The way to avoid this is to construct ORE without going through the pass manager. Grep for OptimizationRemarkEmitter ORE for various passes that already do this (though the reason is different in some cases -- there are some analysis preservation concerns with loop passes).
Okay, sorry about that. Thanks for reverting my commit. I will use a unique_ptr and wait for another approval.
reverting type of ORE from OptimizationRemarkEmitter * back to std::unique_ptr<OptimizationRemarkEmitter> and constructing it in AtomicExpand to avoid DTC and LI overhead.
You also need to drop the getAnalysisUsage() change, otherwise the pass manager will still create the ORE itself.

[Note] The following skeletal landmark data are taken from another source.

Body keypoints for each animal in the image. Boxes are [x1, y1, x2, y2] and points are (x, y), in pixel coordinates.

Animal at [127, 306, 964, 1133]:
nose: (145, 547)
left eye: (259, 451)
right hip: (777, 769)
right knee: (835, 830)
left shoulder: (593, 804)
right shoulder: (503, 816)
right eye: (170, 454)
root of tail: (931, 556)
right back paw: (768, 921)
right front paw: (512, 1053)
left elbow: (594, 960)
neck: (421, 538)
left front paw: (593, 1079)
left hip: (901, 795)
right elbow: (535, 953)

PS: This revision still has incorrectly configured permissions, which prevents me from leaving line comments. Revisions on this Phabricator instance should always be publicly writable.
- fixing breaking tests by eliminating passes that are no longer in the pass pipelines
llvm/lib/CodeGen/AtomicExpandPass.cpp | ||
---|---|---|
182 | Is there a reason to construct it upfront and not just use a local variable only when needed? Like in StackProtector.cpp for example. |
llvm/lib/CodeGen/AtomicExpandPass.cpp | ||
---|---|---|
182 | We can certainly implement it as a local variable as long as we have access to the function this pass is operating on. I was thinking of its potential use throughout this pass in the future. |
llvm/lib/CodeGen/AtomicExpandPass.cpp | ||
---|---|---|
182 | You have access to the function, AI->getParent()->getParent(). |
llvm/lib/CodeGen/AtomicExpandPass.cpp | ||
---|---|---|
182 | Sounds like a plan! |
- ORE does not need to be a pointer anymore, it is constructed as local variable with this patch as requested by reviewer.
Need tests for all scopes.